Cuando toleramos lo que nos parece mal, cuando guardamos silencio ante una injusticia, un abuso, un delito nos volvemos cómplices y lo sabemos. Sin embargo hacemos como que no nos damos cuenta porque el grupo, la sociedad nos vuelve un poco egoístas y bastante hipócritas. Nos volvemos ciegos, mudos y sordos hasta que estalla el escándalo y entonces nos rasgamos las vestiduras como si nada supiésemos. Cuando la denuncia alcanza su punto máximo y rompe el círculo donde ocurrían los hechos entonces condenamos, criticamos y ponemos el grito en el cielo pero, al tiempo, nos olvidamos y la rueda vuelve a girar. Al fin y al cabo en este mundo todo va y vuelve, sobre todo la maldad, siempre la injusticia.

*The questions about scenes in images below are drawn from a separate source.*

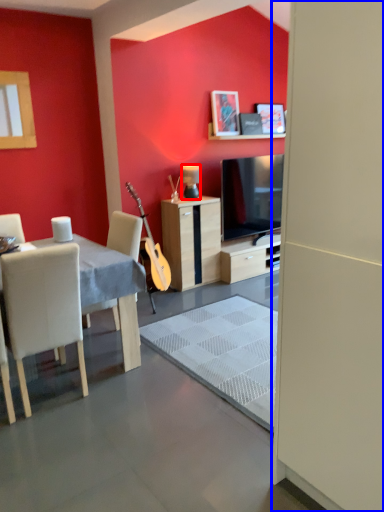
Question: Which of the following is the farthest to the observer, lamp (highlighted by a red box) or screen door (highlighted by a blue box)?

Choices:
 (A) lamp
 (B) screen door

Answer: (A)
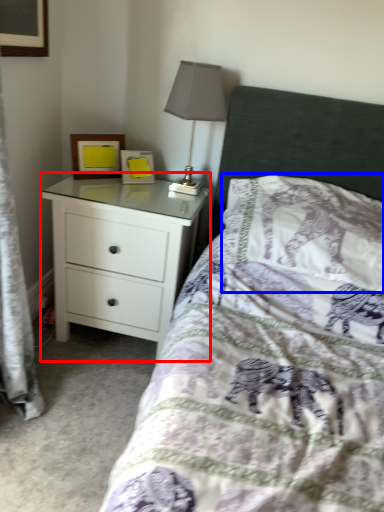
Question: Which of the following is the closest to the observer, chest of drawers (highlighted by a red box) or pillow (highlighted by a blue box)?

Choices:
 (A) chest of drawers
 (B) pillow

Answer: (B)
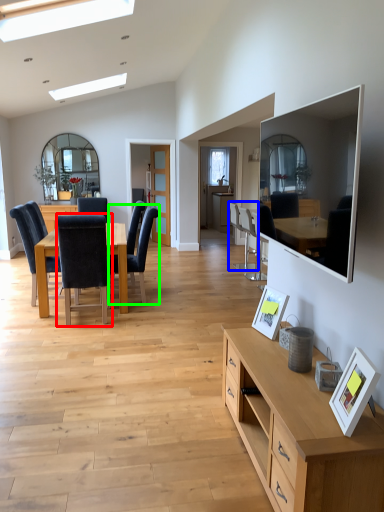
Question: Which is farther away from chair (highlighted by a red box)? chair (highlighted by a blue box) or chair (highlighted by a green box)?

Choices:
 (A) chair
 (B) chair

Answer: (A)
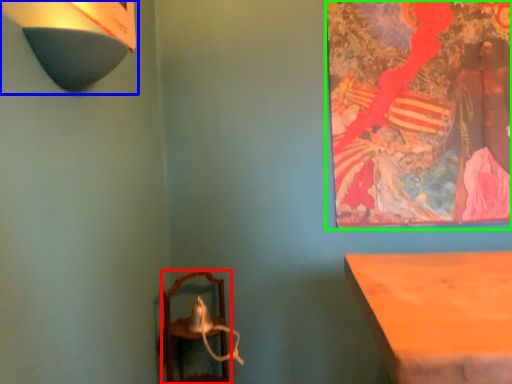
Question: Which object is positioned closest to furniture (highlighted by a red box)? Select from lamp (highlighted by a blue box) and picture frame (highlighted by a green box).

Choices:
 (A) lamp
 (B) picture frame

Answer: (B)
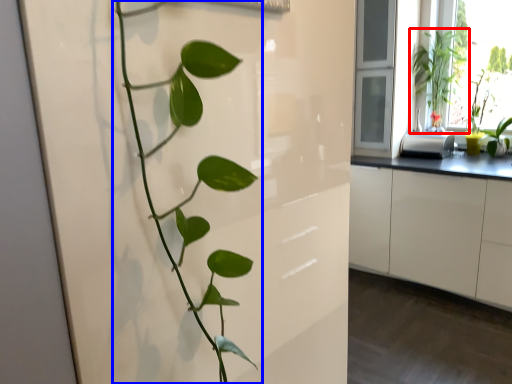
Question: Which object is closer to the camera taking this photo, houseplant (highlighted by a red box) or houseplant (highlighted by a blue box)?

Choices:
 (A) houseplant
 (B) houseplant

Answer: (B)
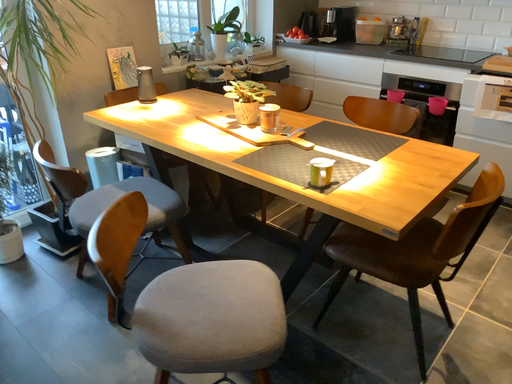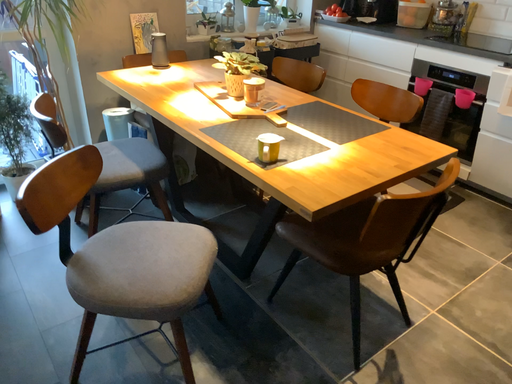
Question: How did the camera likely rotate when shooting the video?

Choices:
 (A) rotated right
 (B) rotated left

Answer: (B)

Acaba de fallecer Bernard Law, el cardenal que encubrió en Boston uno de los mayores casos de pederastia. Cientos de abusos sexuales de sacerdotes a niños que fue destapado por el Boston Globe. Una investigación periodística rigurosa que ennoblece a la profesión. Era el año 2002, el escándalo llenaba de asombro al mundo entero. En realidad, en el entorno de su diócesis se sabía, se sospechaba, se intuía, se compraban silencios y se silenciaban denuncias. La Iglesia católica, como todas las organizaciones, no temen el delito y, en este caso, el pecado sino el escándalo. Sobre todo, que no se sepa, echar tierra encima, enterrar la ignominia porque el tiempo todo lo cura. El alboroto fue mayúsculo, la película Spotlight, ganadora de un oscar en 2015, contó lo sucedido. Pese a todo el purpurado ha vivido estos años tranquilamente en Roma como arcipreste de Santa María la Mayor. Ha muerto sin haber comparecido ante ningún tribunal civil ni parece ser que religioso. Desconocemos, cuando esto escribo, si la justicia divina le tendrá reservado un pedestal destacado en el infierno, un lugar que ya conocieron en vida las víctimas de sus encubrimientos. Si sabemos, porque lo ha informado la Santa Sede, que su funeral tendrá lugar en la basílica de San Pedro. Vamos, que no digo yo que el cardenal no deba ser enterrado, pero no en el corazón del Vaticano en una ceremonia concelebrada por arzobispos y obispos, con la asistencia del papa Francisco que no sabemos si pedirá perdón a las víctimas de los abusos por haberlas olvidado tan pronto como cedió el clamor del escándalo.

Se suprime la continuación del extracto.